### How to complete this task:
A faithful copy of the entries, without any pictures, is what is needed here.

———

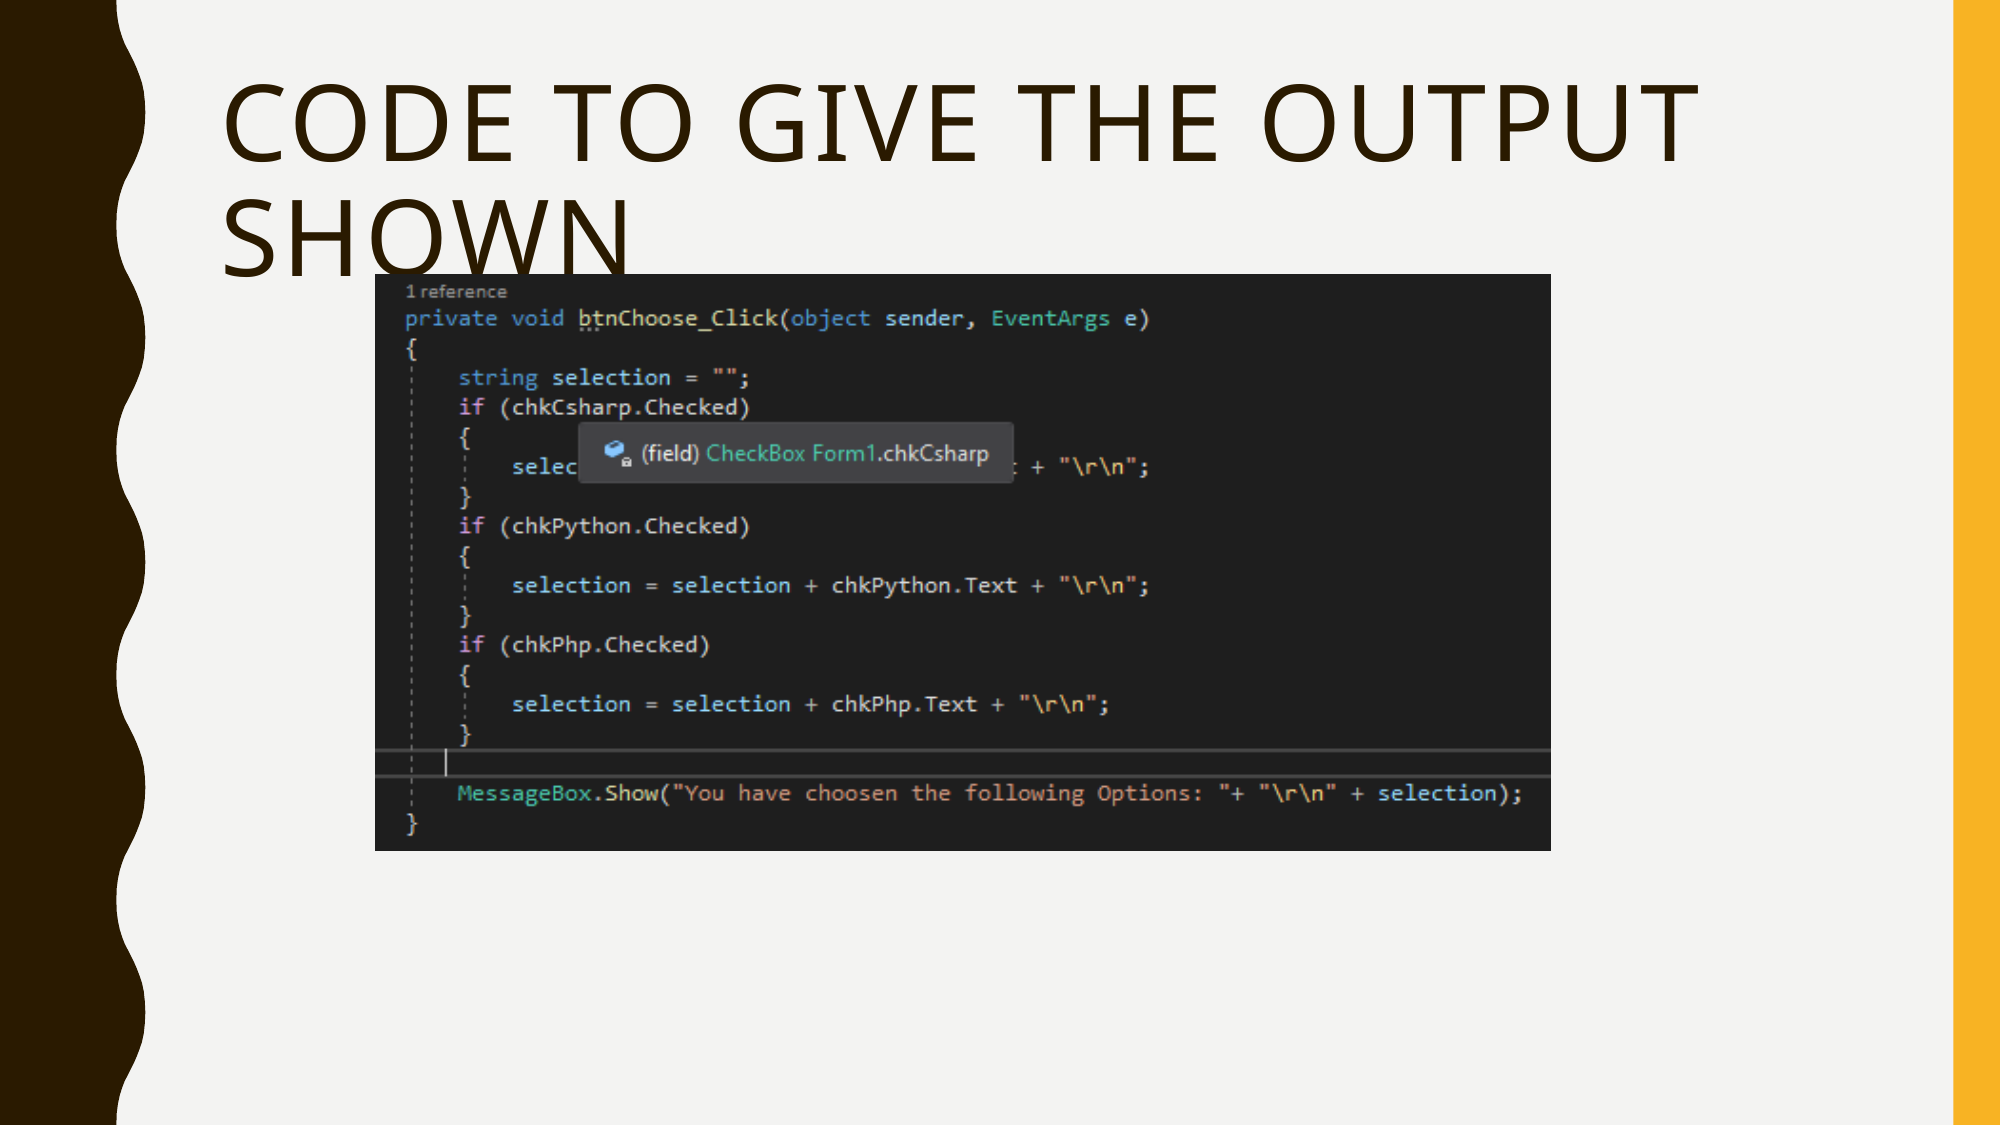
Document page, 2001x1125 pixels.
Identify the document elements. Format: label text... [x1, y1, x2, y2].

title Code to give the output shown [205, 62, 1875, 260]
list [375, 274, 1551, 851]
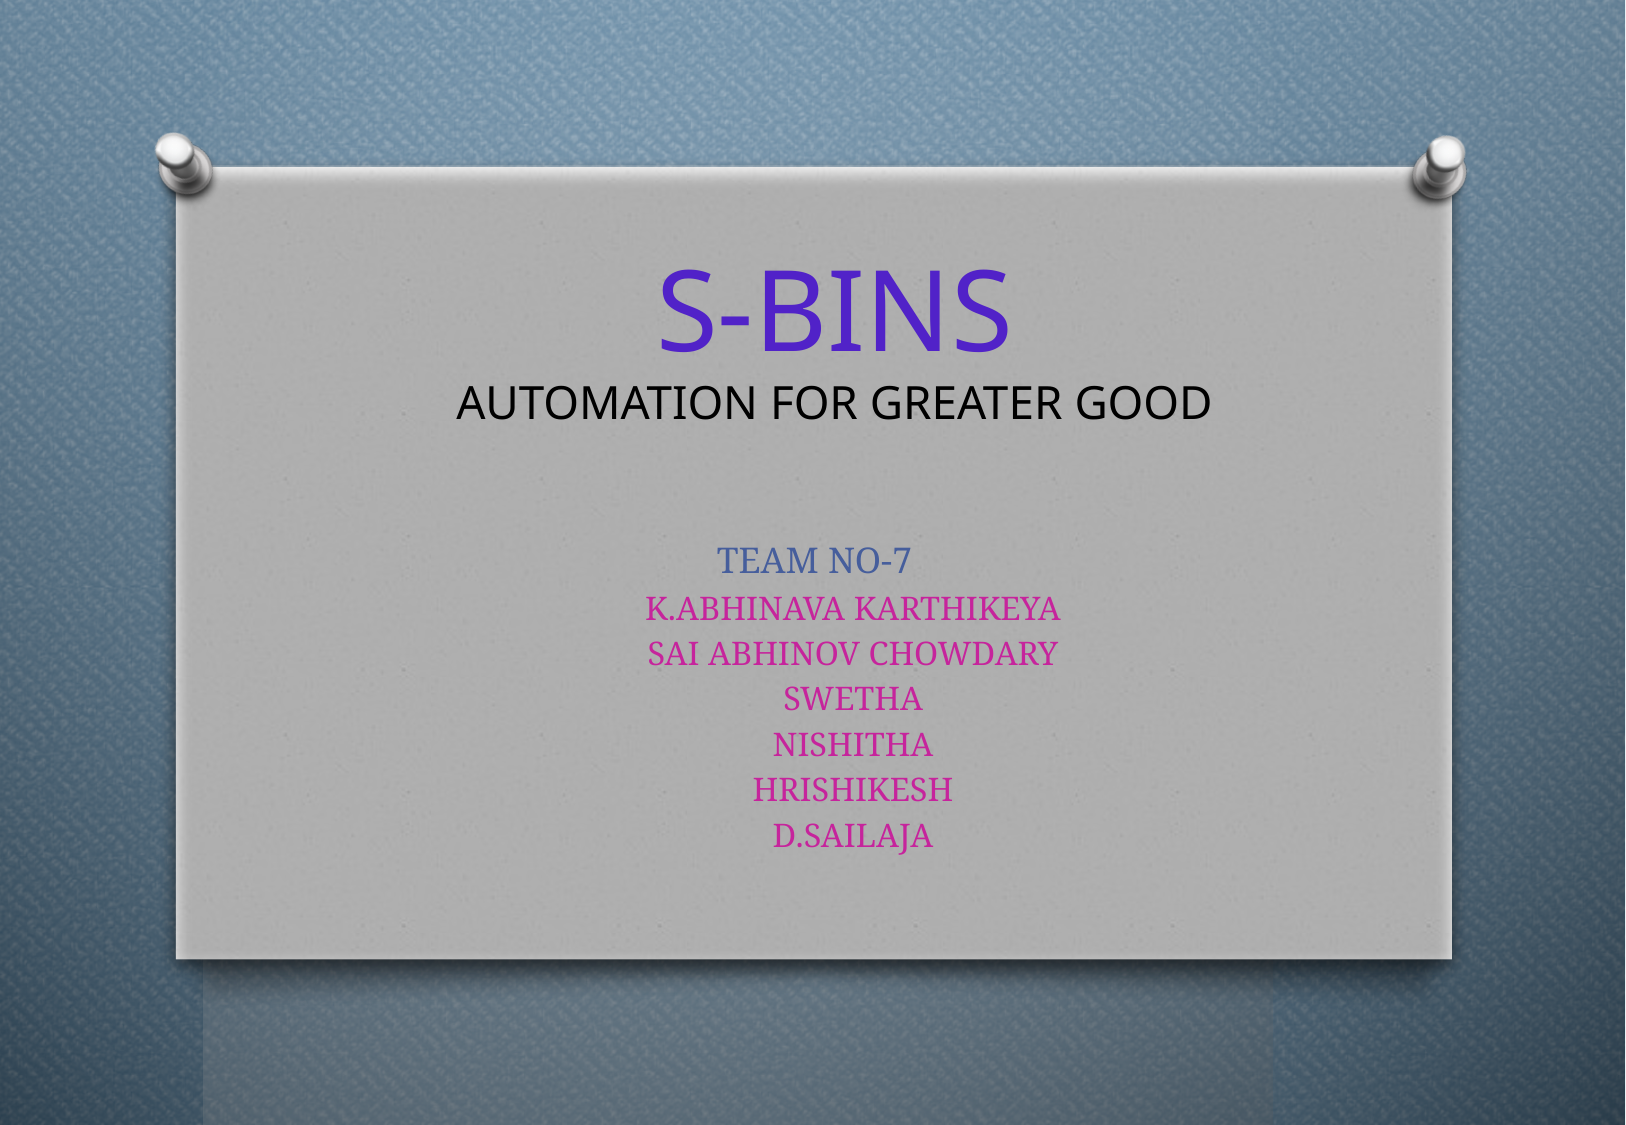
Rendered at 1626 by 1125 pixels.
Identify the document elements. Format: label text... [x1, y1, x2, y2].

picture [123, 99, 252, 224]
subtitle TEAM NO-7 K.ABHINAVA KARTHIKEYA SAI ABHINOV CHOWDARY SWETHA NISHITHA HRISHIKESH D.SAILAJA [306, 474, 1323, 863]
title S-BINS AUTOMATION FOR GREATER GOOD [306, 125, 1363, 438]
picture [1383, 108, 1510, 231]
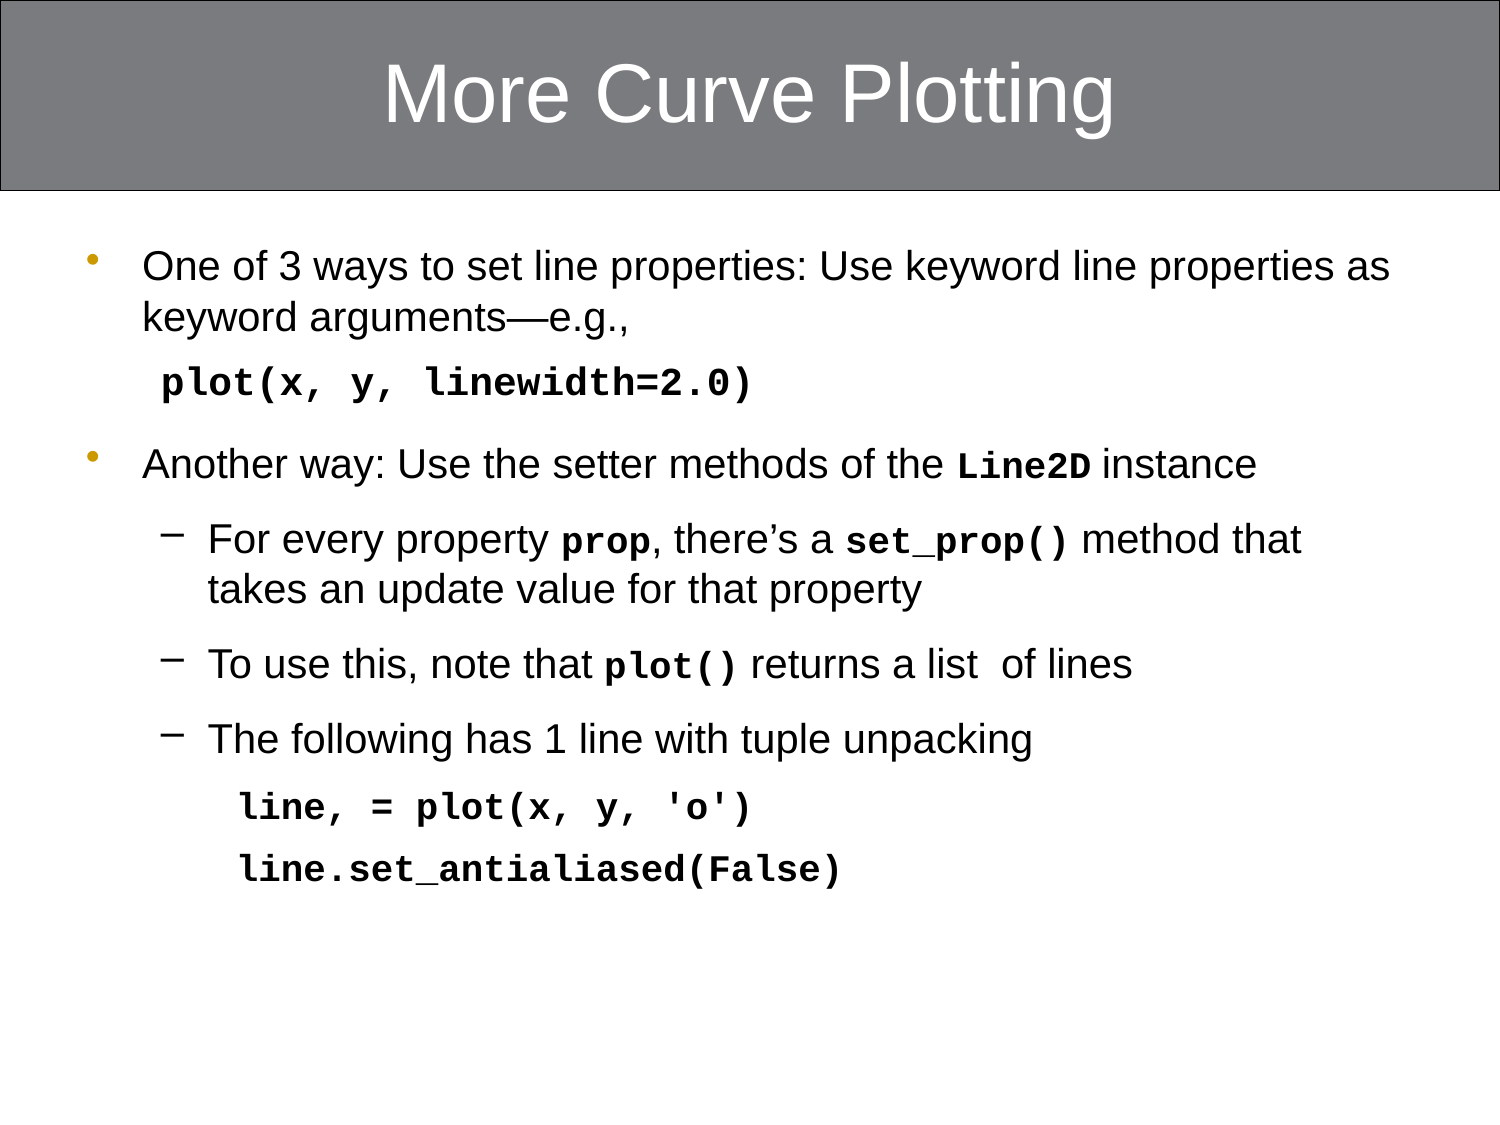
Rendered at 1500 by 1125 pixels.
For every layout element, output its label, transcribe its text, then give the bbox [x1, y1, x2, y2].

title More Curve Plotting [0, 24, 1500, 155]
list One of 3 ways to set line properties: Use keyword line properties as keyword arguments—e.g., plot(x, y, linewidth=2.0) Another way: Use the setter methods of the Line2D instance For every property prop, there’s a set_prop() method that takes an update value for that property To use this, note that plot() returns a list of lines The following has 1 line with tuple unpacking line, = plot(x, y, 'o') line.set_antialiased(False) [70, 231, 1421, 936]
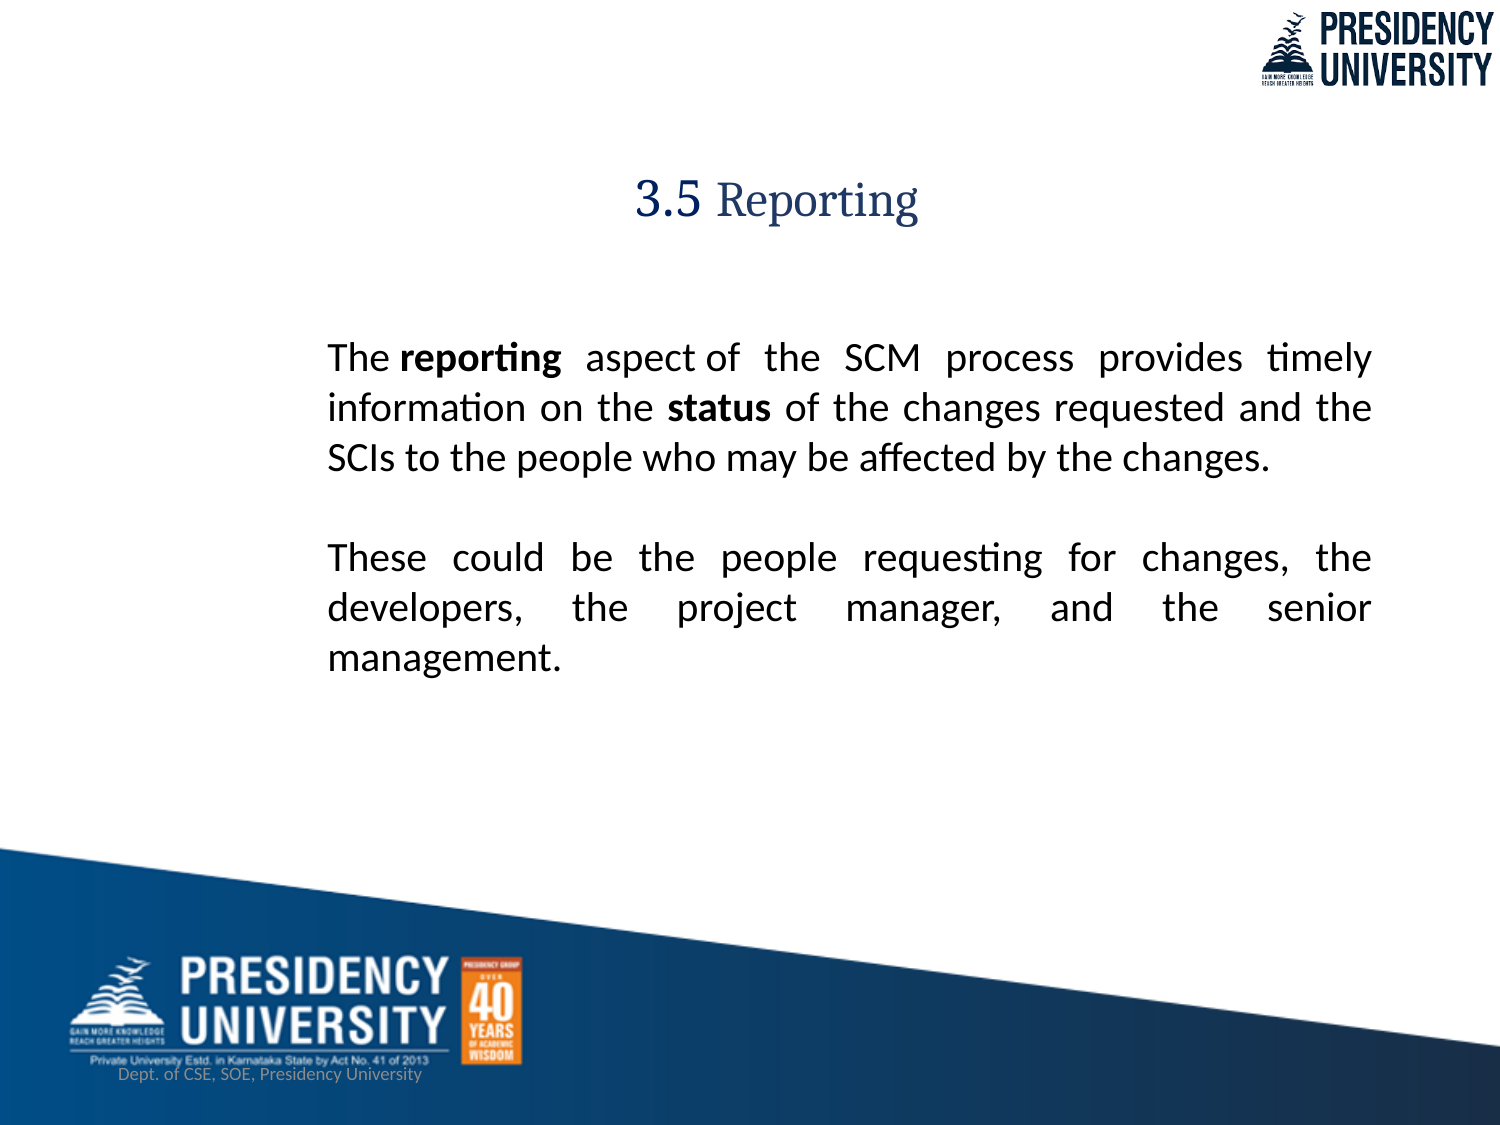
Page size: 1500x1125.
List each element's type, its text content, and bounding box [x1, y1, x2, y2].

———

### Task answer:
Document page, 2001x1125 pixels.
Identify the document elements. Format: label text... [x1, y1, x2, y2].

title Code to give the output shown [205, 62, 1875, 260]
list [375, 274, 1551, 851]
Rendered at 1626 by 1125 pixels.
Identify the document elements. Format: label text... [x1, y1, x2, y2].

picture [123, 99, 252, 224]
subtitle TEAM NO-7 K.ABHINAVA KARTHIKEYA SAI ABHINOV CHOWDARY SWETHA NISHITHA HRISHIKESH D.SAILAJA [306, 474, 1323, 863]
title S-BINS AUTOMATION FOR GREATER GOOD [306, 125, 1363, 438]
picture [1383, 108, 1510, 231]
Rendered at 1500 by 1125 pixels.
For every layout element, output its label, transcribe its text, then give the bbox [x1, y1, x2, y2].

title More Curve Plotting [0, 24, 1500, 155]
list One of 3 ways to set line properties: Use keyword line properties as keyword arguments—e.g., plot(x, y, linewidth=2.0) Another way: Use the setter methods of the Line2D instance For every property prop, there’s a set_prop() method that takes an update value for that property To use this, note that plot() returns a list of lines The following has 1 line with tuple unpacking line, = plot(x, y, 'o') line.set_antialiased(False) [70, 231, 1421, 936]
Page size: 1500x1125.
List each element's type, its text content, and bounding box [x1, y1, x2, y2].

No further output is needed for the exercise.